Car buyers who dream of owning the new or pre-owned car of their dreams should order now, in some cases prepare to settle for what’s available and know that newer model, pre-owned vehicle prices are up due to increased demand.

The chip shortage put the brakes on the usual car inventory. It’s a global problem not impacted by hurricanes or other weather events here in Southwest Louisiana, although dealers lost vehicles and are having to navigate with insurance providers. Toyota was better prepared for the chip shortage after learning a valuable lesson in 2011 when an earthquake and tsunami impacted its supply.

 Tiny computer chips power communication, entertainment, emissions and sometimes safety features of today’s automobiles. The COVID-19 pandemic caused disruption of supply chains and manufacturing the world over due to personnel shortages and closures due to the pandemic.

A New Scientist online article said the computer chip shortage is because of a “perfect storm” of problems. Car manufacturers cut production following the initial slump in car sales because fewer people were traveling during the pandemic shut down. More people started working at home and needed computers, which use the chips. The ice storm in Texas impacted chip factories here at home in the United States. Tokoyo had a fire at one of its plants. Taiwan’s drought impacted production there as large amounts of water are needed in production of these devices.

“Sometimes they’re having to leave unfinished vehicles stored so that when the orders for chips come in, they can put the chips in and send them out for sale,” Benjamin Preston reported in an NBC online report.

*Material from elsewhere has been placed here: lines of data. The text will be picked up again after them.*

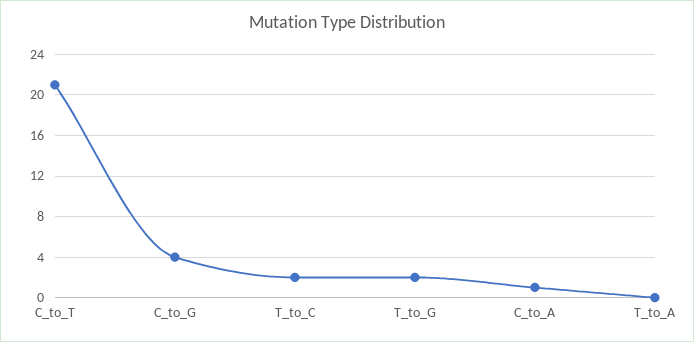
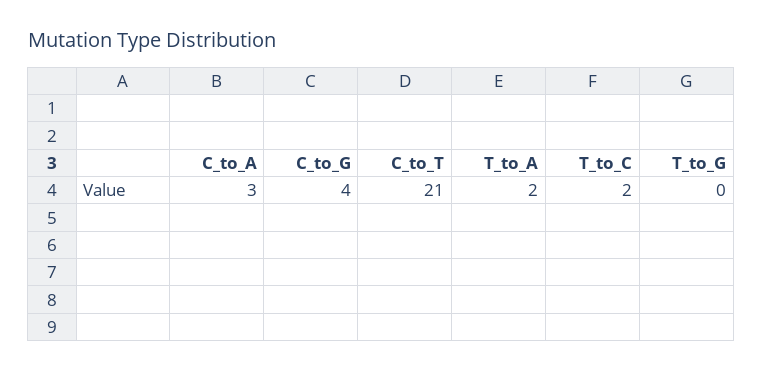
  {
    "C_to_T": 21,
    "C_to_G": 4,
    "T_to_C": 2,
-   "T_to_G": 2,
+   "T_to_G": 0,
-   "C_to_A": 1,
+   "C_to_A": 3,
-   "T_to_A": 0
+   "T_to_A": 2
  }

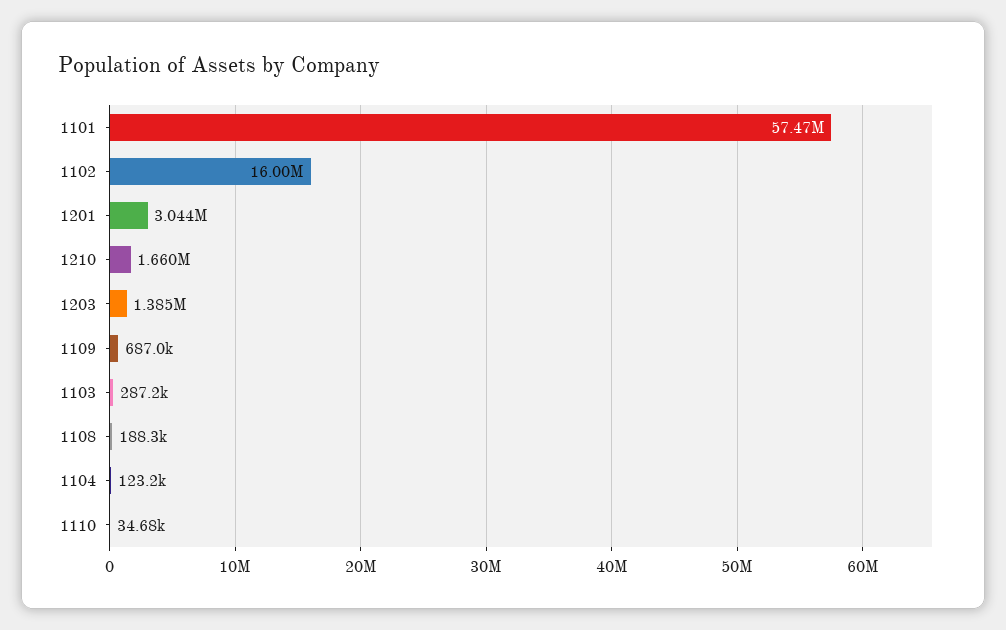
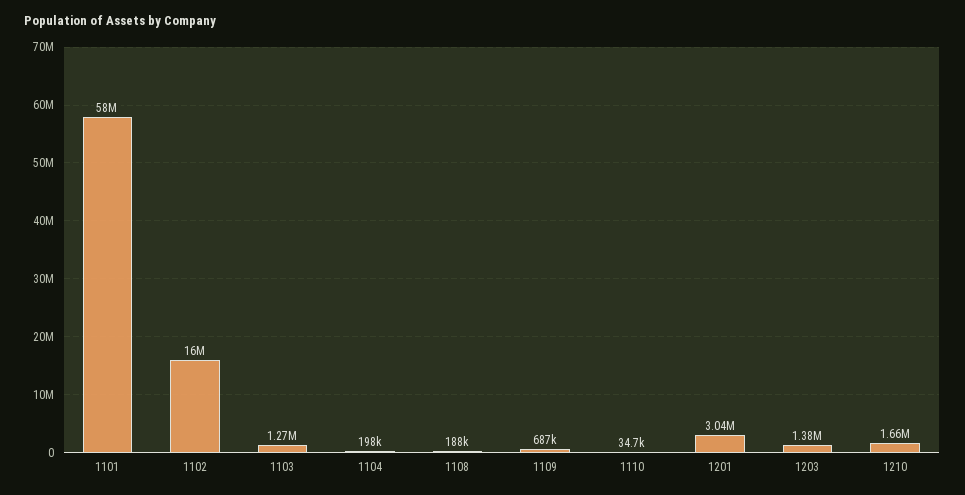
  {
-   "1101": 57470000,
+   "1101": 58000000,
    "1102": 16000000,
    "1201": 3044000,
    "1210": 1660000,
    "1203": 1385000,
    "1109": 687000,
-   "1103": 287200,
+   "1103": 1270000,
    "1108": 188300,
-   "1104": 123200,
+   "1104": 198000,
    "1110": 34680
  }

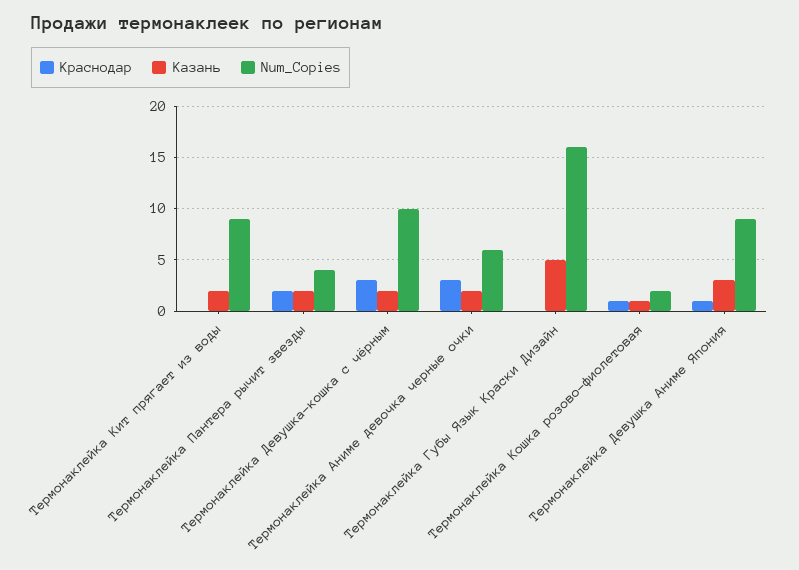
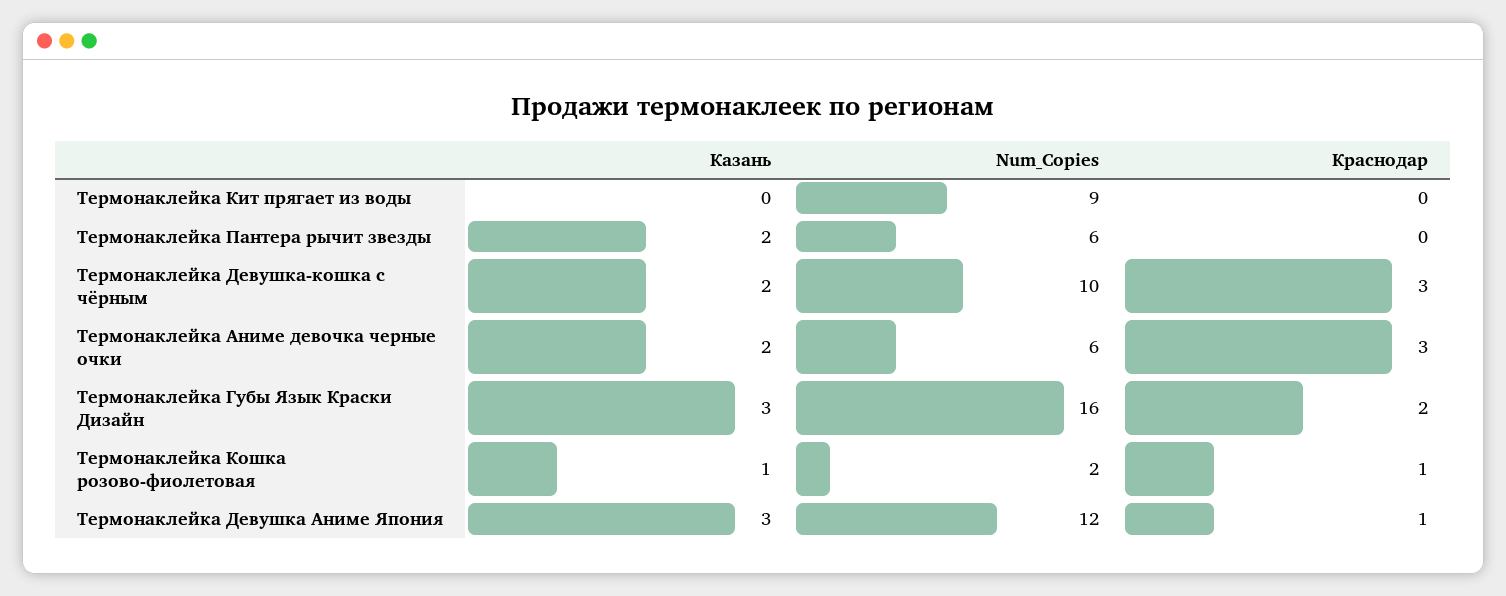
  {
    "Краснодар": {
      "Термонаклейка Кит прягает из воды": 0,
-     "Термонаклейка Пантера рычит звезды": 2,
+     "Термонаклейка Пантера рычит звезды": 0,
      "Термонаклейка Девушка-кошка с чёрным": 3,
      "Термонаклейка Аниме девочка черные очки": 3,
-     "Термонаклейка Губы Язык Краски Дизайн": 0,
+     "Термонаклейка Губы Язык Краски Дизайн": 2,
      "Термонаклейка Кошка розово-фиолетовая": 1,
      "Термонаклейка Девушка Аниме Япония": 1
    },
    "Казань": {
-     "Термонаклейка Кит прягает из воды": 2,
+     "Термонаклейка Кит прягает из воды": 0,
      "Термонаклейка Пантера рычит звезды": 2,
      "Термонаклейка Девушка-кошка с чёрным": 2,
      "Термонаклейка Аниме девочка черные очки": 2,
-     "Термонаклейка Губы Язык Краски Дизайн": 5,
+     "Термонаклейка Губы Язык Краски Дизайн": 3,
      "Термонаклейка Кошка розово-фиолетовая": 1,
      "Термонаклейка Девушка Аниме Япония": 3
    },
    "Num_Copies": {
      "Термонаклейка Кит прягает из воды": 9,
-     "Термонаклейка Пантера рычит звезды": 4,
+     "Термонаклейка Пантера рычит звезды": 6,
      "Термонаклейка Девушка-кошка с чёрным": 10,
      "Термонаклейка Аниме девочка черные очки": 6,
      "Термонаклейка Губы Язык Краски Дизайн": 16,
      "Термонаклейка Кошка розово-фиолетовая": 2,
-     "Термонаклейка Девушка Аниме Япония": 9
+     "Термонаклейка Девушка Аниме Япония": 12
    }
  }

“It’s affected not only the car industry, but the electronics industry in general,” said Jeremy Soileau, Bolton Ford general manager.

A smaller car inventory has driven up the demand, and thus the pricing of pre-owned vehicles.

“For several months, pre-owned vehicles were bringing in more than vehicles purchased new,” Soileau said.

He gave the example of a pre-owned F-150 selling for $60,000, more than the MRSP of $57,000.

Every vehicle is in short supply. However, the truck market is slightly worse. The high demand here could be influenced by the number of contractors working here to help Southwest Louisiana recover.

“It’s changing the market,” Soileau said, “a person no longer can pull up the book value to determine the value of his trade-in or choice in a pre-owned truck. We’re having to use the most recent market analysis tools.”

Corey Tarver said, “Practically every used car less than two years old is selling for pretty close to the sticker price of a comparable new vehicle right now.”

“No one could have foreseen the effects COVID has had on the supply chain,” Tarver said. “Toyota has done a better job than most manufacturers in maintaining enough supply of the chips to continue production. We are getting hundreds of vehicles every month.”

Tarver said most buyers who are specific about what they want are waiting from a week to a month for their new car to come in at Lake Charles Toyota.

Soileau said the wait at Bolton Ford was at three to four weeks for new truck delivery and that time span has improved this month.

“Every new truck we receive off the transport is pre-sold or sold as soon as it hits the lot,” he said.

“The increase in price of used cars isn’t something to be afraid of if you have a trade-in or an insurance settlement on a totaled vehicle,” Tarver said. “Your trade-in or your insurance settlement will be inflated similarly. Now is the perfect time to come to talk to us about the vehicle you’re interested in.”